If you have Google One AI Premium, you already have access to Gemini 3. Jules sits on top of those models, but the interaction model is very different. It’s closer to a task runner that enforces a specific way of delegating software work.
Setup: Real Repos, Real Environments
The biggest difference shows up immediately: you don’t paste snippets into a text box, the first time you use it you are prompted to link Github.
Jules clones your repository into a dedicated Google Cloud VM and it interacts with the code within it.

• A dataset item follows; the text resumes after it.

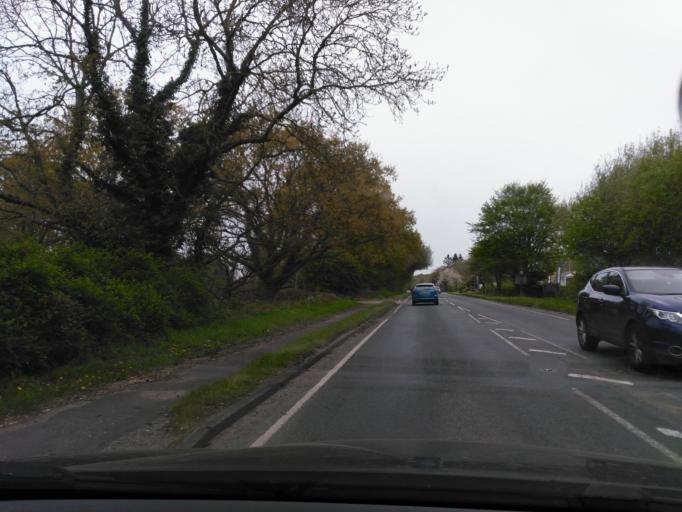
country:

The “Lazy Developer” Model (In Practice)
Jules is built around asynchronous work. You assign a task, it disappears for a while, and eventually you get a result. I tried it on things I’d been consciously avoiding because they were boring, not hard:
- Responsive image logic: I worked with Jules to plan changing the image resizing used for having responsive images on my website, and then asked to execute the plan. It worked in the background while I did something else.
- Repo cleanup: Unused files, dead CSS, leftover experiments. Jules identified and removed them, then proposed the deletions.
The output is a GitHub pull request.
You can auto-merge if tests pass, but that feels reckless for anything non-trivial. Manual review makes more sense. Conceptually, this feels closer to assigning a ticket to a junior engineer than talking to an assistant.
Suggestions, Audits, and Light Autonomy
There’s a beta “Suggestions” feature that scans the repo and flags things like #TODO comments. It doesn’t automatically change anything, it asks whether you want it to proceed.
You can also schedule recurring tasks, like performance, security or UI audits. I tried a UI audit, and Jules (via the “Palette” tool) suggested an accessibility improvement to pagination for screen-reader users. The change was narrow, justified, and easy to verify, so I merged it.
This is one of the areas where the system works best: constrained, standards-driven improvements with clear definitions of “correct.”
Environment Setup
Jules can run without much setup, but that only really works for small or straightforward projects.
For anything larger, spending time in the Environment tab matters. This is where you define scripts, environment variables, and other assumptions so the VM actually matches your local development setup. Without this, Jules will still execute tasks, but you’re more likely to see mismatches or partial fixes that don’t reflect how the project really works.
Bigger codebases benefit the most here. The closer the VM is to your real environment, the less cleanup you’ll need after reviewing the PR.
There’s also a per-repo “Memories” feature where Jules tracks preferences like architectural patterns and stylistic choices. That cuts down on repeated instructions over time, but it also means the agent is accumulating assumptions in the background. It’s useful, but something you should check occasionally rather than ignore.
Final Assessment
Jules isn’t designed for conversation.
It changes how you interact with Gemini by moving the interface away from chat and toward delegation. Instead of iterating through messages, you describe a bounded task, let it run in the background, and come back to a pull request.
You still need to define the scope, review the changes, and understand what’s being modified. But for well-defined tasks—cleanup, audits, or routine refactors you’re comfortable handing off—it’s a different and occasionally useful way to get work done without staying in the loop the whole time.